Reduce injuries, save money and improve patient care

A Safety and Health Management System

A safety and health management system (also known as an injury and illness prevention program) is a proactive, collaborative process to find and fix workplace hazards before employees are injured or become ill. Almost all successful systems include six core elements:

• Management leadership
• Employee participation
• Hazard identification and assessment
• Hazard prevention and control
• Education and training
• Program evaluation and improvement

Many hospitals already have these elements in place to comply with Joint Commission requirements for patient safety, and some have adopted a related set of “high reliability organization” concepts. It is a natural fit to extend the same principles to employee safety.
Fourteen hospitals participate in OSHA’s Voluntary Protection Programs (VPP), which require an effective safety and health management system. They have consistently kept injury rates below the national average. In general, the average worksite in VPP has
a Days Away, Restricted, or Transferred case rate that is 52 percent below the average for its industry.

Safe Patient Handling

Your hospital can address the biggest cause of workplace injuries with a comprehensive program to promote safe lifting, repositioning, and transfer of patients. Safe handling programs can include:
• Equipment, which can range from ceiling-mounted lifts to simple slide sheets that facilitate lateral transfer
• Minimal-lift policies and patient assessment tools
• Training for all caregivers or for dedicated lifting teams on properuse of the equipment

Several states require hospitals to implement safe patient handling programs, and more are considering it. Many tools, resources, and best practices are available to help you build or enhance your program.

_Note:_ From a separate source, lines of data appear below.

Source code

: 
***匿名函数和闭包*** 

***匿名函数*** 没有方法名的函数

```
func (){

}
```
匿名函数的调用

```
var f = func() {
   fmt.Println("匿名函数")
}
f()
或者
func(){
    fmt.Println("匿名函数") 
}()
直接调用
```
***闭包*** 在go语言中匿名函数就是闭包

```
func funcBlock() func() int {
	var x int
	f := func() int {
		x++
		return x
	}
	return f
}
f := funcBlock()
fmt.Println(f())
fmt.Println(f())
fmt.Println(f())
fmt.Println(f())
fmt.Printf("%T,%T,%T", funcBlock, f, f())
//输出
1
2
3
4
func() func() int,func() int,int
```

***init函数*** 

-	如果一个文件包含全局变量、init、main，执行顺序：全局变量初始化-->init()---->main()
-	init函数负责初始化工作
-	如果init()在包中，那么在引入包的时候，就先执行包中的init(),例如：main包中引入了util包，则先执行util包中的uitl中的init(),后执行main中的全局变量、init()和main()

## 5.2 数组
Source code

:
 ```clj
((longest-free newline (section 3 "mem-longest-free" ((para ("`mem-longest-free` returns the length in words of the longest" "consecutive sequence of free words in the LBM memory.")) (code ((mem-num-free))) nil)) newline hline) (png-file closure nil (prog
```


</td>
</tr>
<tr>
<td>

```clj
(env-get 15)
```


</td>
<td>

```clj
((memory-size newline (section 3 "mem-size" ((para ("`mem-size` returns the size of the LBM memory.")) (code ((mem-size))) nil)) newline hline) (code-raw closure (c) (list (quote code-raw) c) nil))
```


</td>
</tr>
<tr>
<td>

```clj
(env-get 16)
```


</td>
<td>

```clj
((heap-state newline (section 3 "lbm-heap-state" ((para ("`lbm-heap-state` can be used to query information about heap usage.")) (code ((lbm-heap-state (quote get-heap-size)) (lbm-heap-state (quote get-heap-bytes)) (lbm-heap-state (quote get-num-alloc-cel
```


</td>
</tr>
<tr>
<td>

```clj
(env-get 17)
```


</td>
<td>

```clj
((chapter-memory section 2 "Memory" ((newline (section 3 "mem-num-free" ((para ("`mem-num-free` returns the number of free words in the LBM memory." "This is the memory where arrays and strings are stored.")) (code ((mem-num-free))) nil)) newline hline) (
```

By implementing a minimal-lift policy and other safety initiatives, Cincinnati Children’s Hospital reduced lost time days by 83 percent in just three years.

After investing $800,000 in a safe lifting program, Stanford University Medical Center saw a five-year net savings of $2.2 million. Roughly half of the savings came from workers’ compensation, and half from reducing pressure ulcers in patients.

Tampa General Hospital’s lift teams have used mechanical lifting equipment to reduce patient handling injuries by 65 percent and associated costs by 92 percent.

By implementing a safe handling program, a small hospital in South Carolina cut turnover of older nurses by 48 percent and saved $170,000 on associated costs.